Captain America Super Soldat

 

Comme toujours lors de la sortie d’un blockbuster (et encore plus lorsqu’il porte sur un super-héros), voici l’adaptation officielle du célèbre lanceur de bouclier !

Résumer Captain America Super Soldat est quelque chose de très simple : prenez Batman : Arkham Asylum, énorme succès de l’année 2009 qui avait surpris par son soin et sa qualité exceptionnelle, changez de personnage en troquant le chevalier noir pour l’icône US, changez d’univers en passant d’un asile bien sombre à une propriété montagnarde occupée par les « nazis » et vous obtiendrez ce jeu estampillé Captain America . Mais bien évidemment, ce « copier-coller » ne s’est pas fait sans dommage…

D’un point de vue graphique, le jeu accuse quelque peu le coup : les textures des décors sont plutôt simplistes, voire grossières, quand la machine n’oublie pas tout simplement de les charger. Le jeu a beau vouloir amener une certaine diversité dans les environnements traversés, le tout est bien tristounet à regarder. Heureusement, la modélisation du Cap’ (et de ses quelques costumes déblocables) est bonne, et celle des ennemis plutôt réussie , sans être transcendante. Le tout baigne dans une atmosphère très série Z entre faux nazis et technologie de pointe assez bien rendue, quoique trop proprette.

Cette carence graphique n’est finalement pas un gros défaut, on prend du plaisir à avancer dans l’aventure. On progresse dans les niveaux en cassant du soldat, avec un système de jeu reposant entièrement sur le schéma roulade/contre-attaque assez simple et intuitif. Chose assez décevante, le lancer de bouclier ne sert finalement pas à grand chose dans l’aventure, le Cap’ étant bien plus puissant et plus facile à manier au corps à corps. Le système de combo aurait mérité aussi d’être étoffé, les combats se limitant en grande partie à des coups isolés. Quelques affrontements de boss sont logiquement présents, (boss dont le doublage est calamiteux) mais rien de très exceptionnel à se mettre sous la dents.

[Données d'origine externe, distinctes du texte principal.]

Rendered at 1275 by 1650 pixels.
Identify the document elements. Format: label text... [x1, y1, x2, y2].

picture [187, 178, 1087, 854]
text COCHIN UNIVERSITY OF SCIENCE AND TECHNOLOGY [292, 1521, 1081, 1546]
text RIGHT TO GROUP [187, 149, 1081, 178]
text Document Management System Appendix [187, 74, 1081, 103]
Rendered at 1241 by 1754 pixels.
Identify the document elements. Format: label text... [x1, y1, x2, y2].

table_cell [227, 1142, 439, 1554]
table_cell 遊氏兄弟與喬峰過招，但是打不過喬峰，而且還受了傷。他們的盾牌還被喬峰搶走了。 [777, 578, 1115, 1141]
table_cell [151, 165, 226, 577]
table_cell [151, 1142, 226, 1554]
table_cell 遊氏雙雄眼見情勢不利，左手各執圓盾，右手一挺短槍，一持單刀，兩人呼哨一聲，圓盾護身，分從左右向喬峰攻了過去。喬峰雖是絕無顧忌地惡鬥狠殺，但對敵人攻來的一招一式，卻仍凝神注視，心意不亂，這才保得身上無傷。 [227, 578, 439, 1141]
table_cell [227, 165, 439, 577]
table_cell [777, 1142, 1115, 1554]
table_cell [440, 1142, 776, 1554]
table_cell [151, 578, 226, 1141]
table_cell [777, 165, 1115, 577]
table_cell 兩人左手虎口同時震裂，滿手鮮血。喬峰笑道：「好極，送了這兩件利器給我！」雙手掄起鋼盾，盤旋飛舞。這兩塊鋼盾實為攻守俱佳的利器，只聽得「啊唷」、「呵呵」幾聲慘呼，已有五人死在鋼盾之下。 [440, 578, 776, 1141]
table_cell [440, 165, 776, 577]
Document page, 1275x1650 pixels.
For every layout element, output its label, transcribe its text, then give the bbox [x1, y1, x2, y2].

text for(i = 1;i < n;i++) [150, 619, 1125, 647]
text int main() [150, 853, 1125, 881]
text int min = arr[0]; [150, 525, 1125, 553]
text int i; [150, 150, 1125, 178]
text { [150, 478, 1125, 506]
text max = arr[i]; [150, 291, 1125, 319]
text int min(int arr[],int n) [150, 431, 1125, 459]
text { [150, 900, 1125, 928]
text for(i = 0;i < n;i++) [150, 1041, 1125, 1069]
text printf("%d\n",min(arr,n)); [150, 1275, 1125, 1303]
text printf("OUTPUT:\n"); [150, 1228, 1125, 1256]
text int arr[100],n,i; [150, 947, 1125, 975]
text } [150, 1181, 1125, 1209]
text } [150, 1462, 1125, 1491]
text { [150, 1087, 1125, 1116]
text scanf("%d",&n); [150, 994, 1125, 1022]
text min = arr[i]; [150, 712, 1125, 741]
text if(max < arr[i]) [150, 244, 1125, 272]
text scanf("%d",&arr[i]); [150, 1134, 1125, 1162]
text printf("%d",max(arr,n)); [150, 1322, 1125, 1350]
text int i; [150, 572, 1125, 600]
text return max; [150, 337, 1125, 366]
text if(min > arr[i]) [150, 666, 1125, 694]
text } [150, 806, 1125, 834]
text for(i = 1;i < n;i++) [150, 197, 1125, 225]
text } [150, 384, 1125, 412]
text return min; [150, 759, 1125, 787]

On explore donc la résidence à la recherche des objectifs donnés, découvrant ça et là quelques reliques débloquant bonus de costumes ou petites vidéos sur les ennemis. Tout s’enchaîne de façon assez fluide, sans s’ennuyer, malgré une caméra parfois capricieuse, et sous les remarques parfois rigolotes des ennemis.

Mais l’énorme défaut de ce jeu apparaît bien vite : c’est sa difficulté. C’est bien simple, elle est inexistante. Même en difficulté maximale, les affrontements sont d’une facilité impressionnante, et le jeu se termine si vite qu’on en est presque surpris. Il ne faudra guère plus qu’une huitaine d’heures pour finir l’aventure en récoltant tous les objets demandés et en explorant totalement la résidence Zemo. Et ce ne sont pas les quelques défis disponibles qui rallongeront la durée de vie, plus de la moitié donnant leur médaille d’or dès le premier essai.

Finalement, ce Captain America est un jeu sympathique qui nous change des adaptations foireuses de blockbusters. Mais le tout manque clairement de difficulté pour tenir en haleine les joueurs confirmés.